Life-saving kidney donor young girl's own mother


Laynee Schneider

Last year, an earnest campaign was launched to save young Laynee Schneider's life by finding a kidney donor. It turns out the life saving answer was pretty close to home in Schneider's mother, Emily Golloday.

"It looks like I'm going to be the donor," said Golloday.

Laynee, a 10-year-old Sunnyside resident, was diagnosed with end stage renal disease a year ago and the search was on for a donor.
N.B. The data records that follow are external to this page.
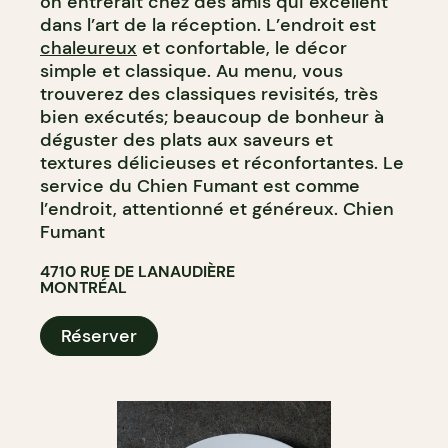
on entrerait chez des amis qui excellent
dans l’art de la réception. L’endroit est
chaleureux
et confortable, le décor
simple et classique. Au menu, vous
trouverez des classiques revisités, très
bien exécutés; beaucoup de bonheur à
déguster des plats aux saveurs et
textures délicieuses et réconfortantes. Le
service du Chien Fumant est comme
l’endroit, attentionné et généreux. Chien
Fumant
4710 RUE DE LANAUDIÈRE
MONTRÉAL
Réserver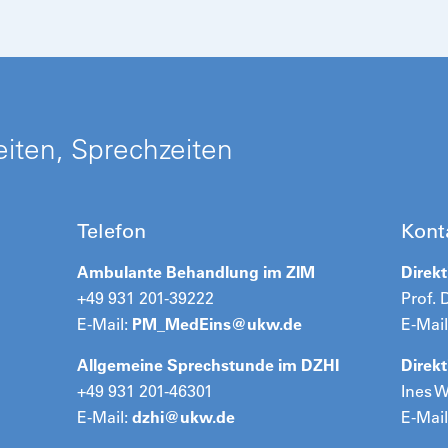
iten, Sprechzeiten
Telefon
Kont
Ambulante Behandlung im ZIM
Direkt
+49 931 201-39222
Prof. 
E-Mail:
PM_MedEins@
ukw.de
E-Mail
Allgemeine Sprechstunde im DZHI
Direk
+49 931 201-46301
Ines 
E-Mail:
dzhi@
ukw.de
E-Mail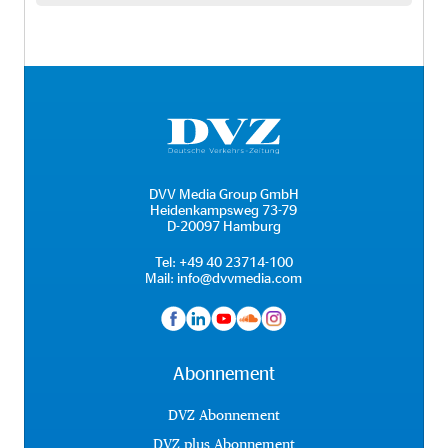
DVV Media Group GmbH
Heidenkampsweg 73-79
D-20097 Hamburg
Tel:
+49 40 23714-100
Mail:
info@dvvmedia.com
Abonnement
DVZ Abonnement
DVZ plus Abonnement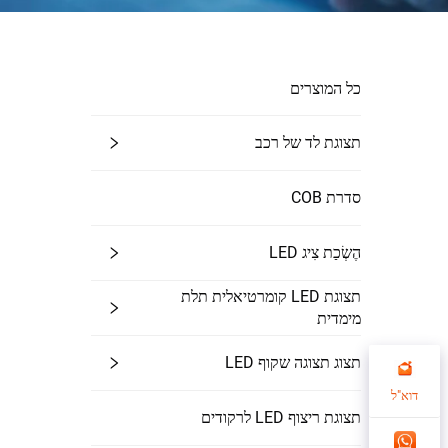
כל המוצרים
תצוגת לד של רכב
סדרת COB
הֶשְׂכַת צִיג LED
תצוגת LED קומרטיאלית תלת
מימדית
תצוג תצוגה שקוף LED
דוא"ל
תצוגת ריצוף LED לרקודים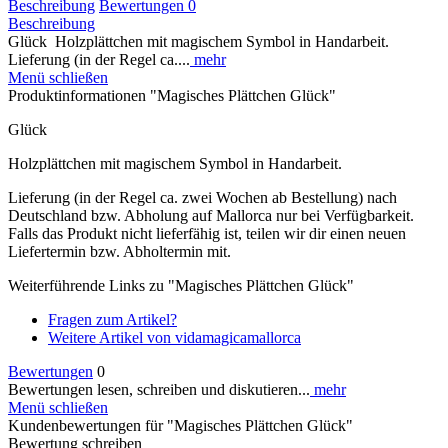
Beschreibung
Bewertungen
0
Beschreibung
Glück Holzplättchen mit magischem Symbol in Handarbeit.
Lieferung (in der Regel ca....
mehr
Menü schließen
Produktinformationen "Magisches Plättchen Glück"
Glück
Holzplättchen mit magischem Symbol in Handarbeit.
Lieferung (in der Regel ca. zwei Wochen ab Bestellung) nach
Deutschland bzw. Abholung auf Mallorca nur bei Verfügbarkeit.
Falls das Produkt nicht lieferfähig ist, teilen wir dir einen neuen
Liefertermin bzw. Abholtermin mit.
Weiterführende Links zu "Magisches Plättchen Glück"
Fragen zum Artikel?
Weitere Artikel von vidamagicamallorca
Bewertungen
0
Bewertungen lesen, schreiben und diskutieren...
mehr
Menü schließen
Kundenbewertungen für "Magisches Plättchen Glück"
Bewertung schreiben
In the meantime, the little girl has been getting dialysis treatments at home and maintaining a very strict diet.

Laynee can only consume 2,000 miligrams of sodium a day and a limited amount of fluids.

Keeping up with the sodium restrictions is difficult, says Golloday.

"You have to spread that between three meals and two snacks," says Golloday. "It's a lot harder than it sounds. A simple cheese stick can be between 50 to 100 miligrams of sodium." Simply put, if Schneider gets too much sodium, her kidneys can't filter it.

One big challenge for Laynee is that she loves salty foods. "She's always liked salty foods and has never been much of a sweet eater."

Golloday has removed temptation in the house by not stocking up on high sodium foods. "We do what we have to do."

Laynee's looking forward to the day when she can have salty foods again. When asked what she'll eat first, she responds, "Chips!"

An effort is currently underway for Schneider to gain weight, transforming her body from 44 pounds to 50 before the transplant.

Laynee's much smaller than other girls her age, but the recent addition of growth hormones to her medicine is working to change that. She's grown almost two inches since September, Golloday said. "It's almost like you can see her growing. Her legs and feet are getting bigger...It's kind of exciting."

Schneider still has a feeding tube, but Golloday has been trying to get her to drink protein shakes. It's rather difficult, as Schneider's not a big fan of the nutrition-packed drinks.

Golloday is also pushing juice instead of water, because juice has more sugar in it and more calories. Schneider can only have 26 ounces of fluids a day. When asked if Schneider ever gets thirsty, Golloday said she's gotten used to the restrictions.

"When you have a craving for something but you start weaning yourself off of it, you kind of stop craving it."

Golloday will return to Seattle in mid-January to meet with the transplant team and undergo a final series of tests. She said it looks like the transplant may take place in the early spring.

Laynee had been hoping to have her transplant complete by this past December so she could enjoy a "regular Christmas."

Now, she's focused on gaining weight, gaining strength, for before and after the transplant. One big motivating factor is that Laynee's eager to show her goat at the Yakima Valley Fair and Rodeo come August.

"I'm doing goats," she says, proudly. "You have to be really, really strong to show a goat because if they're a pain in the neck, they won't go where you want them to go."

She's looking forward to finally moving the dialysis machine out of her bedroom, too. Her room, she says, will be " a little empty. Empty because when I'm not using it, it's still in front of my dresser and I have to scooch it out of my way to play."

When asked if she's scared about her upcoming surgery, Laynee's quick in her response: "No! Excited!"

Golloday's not scared either. "Any time you have surgery you're a little apprehensive. But I'm excited for a new chapter in our lives. This last year has been a long one. It'll be nice to move on, open a new chapter."

Golloday's honored to be giving her daughter a kidney, a gift of life.

"Not everybody gets to do something this special for their kids," she says with a smile.